The last rule above (about "slice-like" pointers) is the strangest one, so deserves some justification. I've included this rule because I believe that expressions like `if (cond) "string" else "longer string"` comes up in reasonable code fairly often (particularly as an argument to `std.Io.Writer.print`), and that it would be annoying for this to require a type annotation. I admit this seems like an odd, and fairly arbitrary, carve-out, so I'm open to discussion there, and it might be worth experimenting with just removing that rule too.
It's difficult to exhaustively list the differences between my definition and the current one, because the current PTR algorithm is very complex (its implemenation in the compiler is over 1000 lines!)---but here are some interesting examples of resolutions which are supported on master but would fail under this proposal:
* `T` + `?T` => `?T`
* `T` + `@TypeOf(null)` => `?T` (for non-nullable `T`)
* `error{A}` + `error{B}` => `error{ A, B }`
* More generally, `E1` + `E2` => `E1 || E2`
* `T` + `error{...}` => `error{...}!T` (for non-error `T`)
* `struct { A, B }` + `struct { C, D }` => `struct { PTR(A,C), PTR(B,D) }`
* `[n]A` + `@Vector(n, B)` => `@Vector(n, PTR(A,B))`
## Benefits
**TL;DR:** the behaviours being removed seem to not be used too often; lead to less readable code by discouraging type annotations; complicate the language specification and compiler implementation; and are a common source of behavior differences between runtime and comptime execution.
---
The set of rules I propose are designed so that the type returned by PTR is always "similar", in a sense, to *all* input types. For instance, if one input type is `u32`, then it is guaranteed that the result type will always be an integer or float type of some kind (rather than, for instance, an optional or error union). This can be a big improvement for code readability: when reading a variable binding `const x = ...`, it is usually critical for the reader to know the "type ID" of `x` (e.g. whether it is an optional), but perhaps a little less critical for them to know the exact type. On master, it is impossible to really determine the type ID of the result without reading *all* cases---for instance, a `null` literal in one `switch` prong could force the result to be an optional, regardless of what the other prongs are. The current behavior of PTR can also simply be too complex for a reader to correctly guess *even if* they know exactly what each peer type is.

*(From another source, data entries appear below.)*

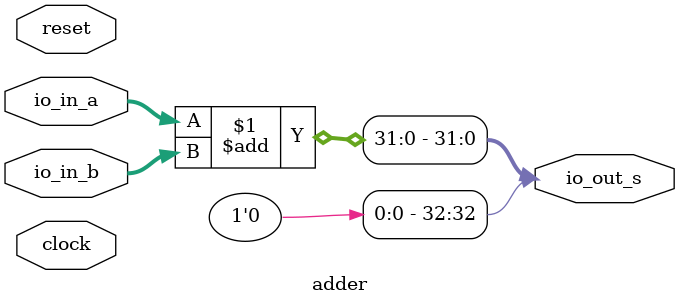
<source format=sv>
module adder(
  input         clock,
                reset,
  input  [31:0] io_in_a,
                io_in_b,
  output [32:0] io_out_s
);

  assign io_out_s = {1'h0, io_in_a + io_in_b};
endmodule


</source>
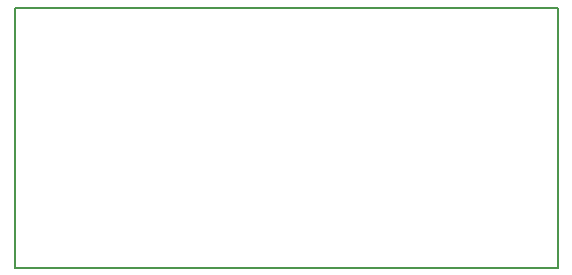
<source format=gm1>
G04 #@! TF.FileFunction,Profile,NP*
%FSLAX46Y46*%
G04 Gerber Fmt 4.6, Leading zero omitted, Abs format (unit mm)*
G04 Created by KiCad (PCBNEW (2016-03-20 BZR 6634, Git a4ba01f)-product) date 4/5/2016 10:18:16 AM*
%MOMM*%
G01*
G04 APERTURE LIST*
%ADD10C,0.100000*%
%ADD11C,0.150000*%
G04 APERTURE END LIST*
D10*
D11*
X120000000Y-102000000D02*
X124000000Y-102000000D01*
X120000000Y-80000000D02*
X120000000Y-102000000D01*
X124000000Y-80000000D02*
X120000000Y-80000000D01*
X166000000Y-80000000D02*
X124000000Y-80000000D01*
X166000000Y-102000000D02*
X166000000Y-80000000D01*
X124000000Y-102000000D02*
X166000000Y-102000000D01*
M02*

</source>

This proposal also largely solves an issue I described in [#22182](https://github.com/ziglang/zig/issues/22182). Consider the following snippet:
```zig
fn f(b: bool, x: u32) u32 {
const opt = if (b) null else x;
if (opt) |x| return x;
return 0;
}
```
The important question here is: what type does `opt` have? If this function is called at runtime, then `b` is runtime-known, so the type of `opt` is determined by applying PTR to the types `@TypeOf(null)` and `@TypeOf(x)`, resulting in the type `?u32`. However, if `f` is called at compile time---or with `CallModifier.always_inline` with a comptime-known `b`---then `b` will be comptime-known, so the type of `opt` will not be determined through PTR. Instead, the type of `opt` will be either `@TypeOf(null)`, or `u32`. In the latter case, this will lead to a compile error on the next line, because the operand to `if` is required to be an optional, not a `u32`! This kind of deviation between comptime and runtime behavior makes code less reusable. In this case, the behavior difference could have been avoided by simply adding a type annotation to `opt`. Under this proposal, because PTR can only return an optional type if all input types are optional types, PTR would fail anyway, so the user would be *forced* to include a type annotation on `opt`, preventing the issue.
Lastly, a nice side benefit of this proposal is implementation simplicity---though not a good justification in and of itself, this does perhaps add a little more weight to the other arguments! For instance, the proposed rules avoid the need for the PTR algorithm to recurse in any case. On master, running PTR on `struct { A, B }` and `struct { C, D }` requires recursively invoking PTR on two pairs of types. To the best of my knowledge, this kind of PTR behavior is almost never used in real Zig code, and will not really be missed!